What the task asks — No record may be omitted; give all of them again exactly.

Material for the task —
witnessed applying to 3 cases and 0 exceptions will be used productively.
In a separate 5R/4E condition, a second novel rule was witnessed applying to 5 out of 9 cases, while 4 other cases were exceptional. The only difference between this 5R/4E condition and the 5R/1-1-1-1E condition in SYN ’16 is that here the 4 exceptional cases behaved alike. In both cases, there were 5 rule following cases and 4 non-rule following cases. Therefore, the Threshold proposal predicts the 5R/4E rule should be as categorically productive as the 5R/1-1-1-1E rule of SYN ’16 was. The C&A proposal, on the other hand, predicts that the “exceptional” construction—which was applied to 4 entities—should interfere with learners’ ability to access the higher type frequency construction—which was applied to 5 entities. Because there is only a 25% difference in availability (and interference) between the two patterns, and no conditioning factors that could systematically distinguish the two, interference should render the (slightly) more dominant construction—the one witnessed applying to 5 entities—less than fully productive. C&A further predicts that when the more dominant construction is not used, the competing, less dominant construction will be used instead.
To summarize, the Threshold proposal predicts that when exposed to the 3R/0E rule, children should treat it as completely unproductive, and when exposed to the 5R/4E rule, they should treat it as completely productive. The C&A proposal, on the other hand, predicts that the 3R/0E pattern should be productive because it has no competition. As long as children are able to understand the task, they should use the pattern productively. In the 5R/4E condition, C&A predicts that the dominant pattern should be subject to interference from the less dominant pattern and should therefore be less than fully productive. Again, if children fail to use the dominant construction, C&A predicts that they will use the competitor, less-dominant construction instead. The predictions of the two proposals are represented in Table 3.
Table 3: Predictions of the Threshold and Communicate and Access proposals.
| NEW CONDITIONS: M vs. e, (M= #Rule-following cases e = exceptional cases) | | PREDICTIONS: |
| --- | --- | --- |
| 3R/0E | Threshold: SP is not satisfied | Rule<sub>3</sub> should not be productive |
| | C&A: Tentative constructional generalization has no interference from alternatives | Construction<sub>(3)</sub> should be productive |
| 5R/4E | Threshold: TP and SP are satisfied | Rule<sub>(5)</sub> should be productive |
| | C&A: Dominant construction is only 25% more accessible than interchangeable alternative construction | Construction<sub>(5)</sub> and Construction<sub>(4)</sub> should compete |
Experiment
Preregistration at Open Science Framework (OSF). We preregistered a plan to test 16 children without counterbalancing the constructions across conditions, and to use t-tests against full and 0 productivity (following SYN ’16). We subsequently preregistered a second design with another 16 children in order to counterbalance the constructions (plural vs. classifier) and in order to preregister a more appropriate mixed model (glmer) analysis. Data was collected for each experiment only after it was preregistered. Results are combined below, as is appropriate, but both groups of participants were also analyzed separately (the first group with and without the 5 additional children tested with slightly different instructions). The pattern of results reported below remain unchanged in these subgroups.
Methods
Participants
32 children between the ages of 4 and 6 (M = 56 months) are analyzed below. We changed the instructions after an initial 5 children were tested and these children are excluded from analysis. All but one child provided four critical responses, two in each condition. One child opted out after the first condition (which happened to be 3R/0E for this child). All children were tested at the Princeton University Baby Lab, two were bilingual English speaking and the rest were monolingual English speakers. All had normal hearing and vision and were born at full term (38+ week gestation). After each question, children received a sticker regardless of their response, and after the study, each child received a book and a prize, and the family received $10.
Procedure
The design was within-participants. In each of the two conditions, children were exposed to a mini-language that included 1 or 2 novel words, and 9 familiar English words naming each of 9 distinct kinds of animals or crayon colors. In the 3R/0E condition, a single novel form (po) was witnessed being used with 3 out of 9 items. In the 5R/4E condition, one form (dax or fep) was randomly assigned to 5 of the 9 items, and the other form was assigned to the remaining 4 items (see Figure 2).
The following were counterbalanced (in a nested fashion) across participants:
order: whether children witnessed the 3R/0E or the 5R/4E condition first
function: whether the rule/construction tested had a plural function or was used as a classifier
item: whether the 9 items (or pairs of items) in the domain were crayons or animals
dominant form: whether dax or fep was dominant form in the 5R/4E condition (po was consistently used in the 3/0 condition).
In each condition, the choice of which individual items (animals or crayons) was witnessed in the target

Exercise output —
witnessed applying to 3 cases and 0 exceptions will be used productively.
In a separate 5R/4E condition, a second novel rule was witnessed applying to 5 out of 9 cases, while 4 other cases were exceptional. The only difference between this 5R/4E condition and the 5R/1-1-1-1E condition in SYN ’16 is that here the 4 exceptional cases behaved alike. In both cases, there were 5 rule following cases and 4 non-rule following cases. Therefore, the Threshold proposal predicts the 5R/4E rule should be as categorically productive as the 5R/1-1-1-1E rule of SYN ’16 was. The C&A proposal, on the other hand, predicts that the “exceptional” construction—which was applied to 4 entities—should interfere with learners’ ability to access the higher type frequency construction—which was applied to 5 entities. Because there is only a 25% difference in availability (and interference) between the two patterns, and no conditioning factors that could systematically distinguish the two, interference should render the (slightly) more dominant construction—the one witnessed applying to 5 entities—less than fully productive. C&A further predicts that when the more dominant construction is not used, the competing, less dominant construction will be used instead.
To summarize, the Threshold proposal predicts that when exposed to the 3R/0E rule, children should treat it as completely unproductive, and when exposed to the 5R/4E rule, they should treat it as completely productive. The C&A proposal, on the other hand, predicts that the 3R/0E pattern should be productive because it has no competition. As long as children are able to understand the task, they should use the pattern productively. In the 5R/4E condition, C&A predicts that the dominant pattern should be subject to interference from the less dominant pattern and should therefore be less than fully productive. Again, if children fail to use the dominant construction, C&A predicts that they will use the competitor, less-dominant construction instead. The predictions of the two proposals are represented in Table 3.
Table 3: Predictions of the Threshold and Communicate and Access proposals.
| NEW CONDITIONS: M vs. e, (M= #Rule-following cases e = exceptional cases) | | PREDICTIONS: |
| --- | --- | --- |
| 3R/0E | Threshold: SP is not satisfied | Rule<sub>3</sub> should not be productive |
| | C&A: Tentative constructional generalization has no interference from alternatives | Construction<sub>(3)</sub> should be productive |
| 5R/4E | Threshold: TP and SP are satisfied | Rule<sub>(5)</sub> should be productive |
| | C&A: Dominant construction is only 25% more accessible than interchangeable alternative construction | Construction<sub>(5)</sub> and Construction<sub>(4)</sub> should compete |
Experiment
Preregistration at Open Science Framework (OSF). We preregistered a plan to test 16 children without counterbalancing the constructions across conditions, and to use t-tests against full and 0 productivity (following SYN ’16). We subsequently preregistered a second design with another 16 children in order to counterbalance the constructions (plural vs. classifier) and in order to preregister a more appropriate mixed model (glmer) analysis. Data was collected for each experiment only after it was preregistered. Results are combined below, as is appropriate, but both groups of participants were also analyzed separately (the first group with and without the 5 additional children tested with slightly different instructions). The pattern of results reported below remain unchanged in these subgroups.
Methods
Participants
32 children between the ages of 4 and 6 (M = 56 months) are analyzed below. We changed the instructions after an initial 5 children were tested and these children are excluded from analysis. All but one child provided four critical responses, two in each condition. One child opted out after the first condition (which happened to be 3R/0E for this child). All children were tested at the Princeton University Baby Lab, two were bilingual English speaking and the rest were monolingual English speakers. All had normal hearing and vision and were born at full term (38+ week gestation). After each question, children received a sticker regardless of their response, and after the study, each child received a book and a prize, and the family received $10.
Procedure
The design was within-participants. In each of the two conditions, children were exposed to a mini-language that included 1 or 2 novel words, and 9 familiar English words naming each of 9 distinct kinds of animals or crayon colors. In the 3R/0E condition, a single novel form (po) was witnessed being used with 3 out of 9 items. In the 5R/4E condition, one form (dax or fep) was randomly assigned to 5 of the 9 items, and the other form was assigned to the remaining 4 items (see Figure 2).
The following were counterbalanced (in a nested fashion) across participants:
order: whether children witnessed the 3R/0E or the 5R/4E condition first
function: whether the rule/construction tested had a plural function or was used as a classifier
item: whether the 9 items (or pairs of items) in the domain were crayons or animals
dominant form: whether dax or fep was dominant form in the 5R/4E condition (po was consistently used in the 3/0 condition).
In each condition, the choice of which individual items (animals or crayons) was witnessed in the target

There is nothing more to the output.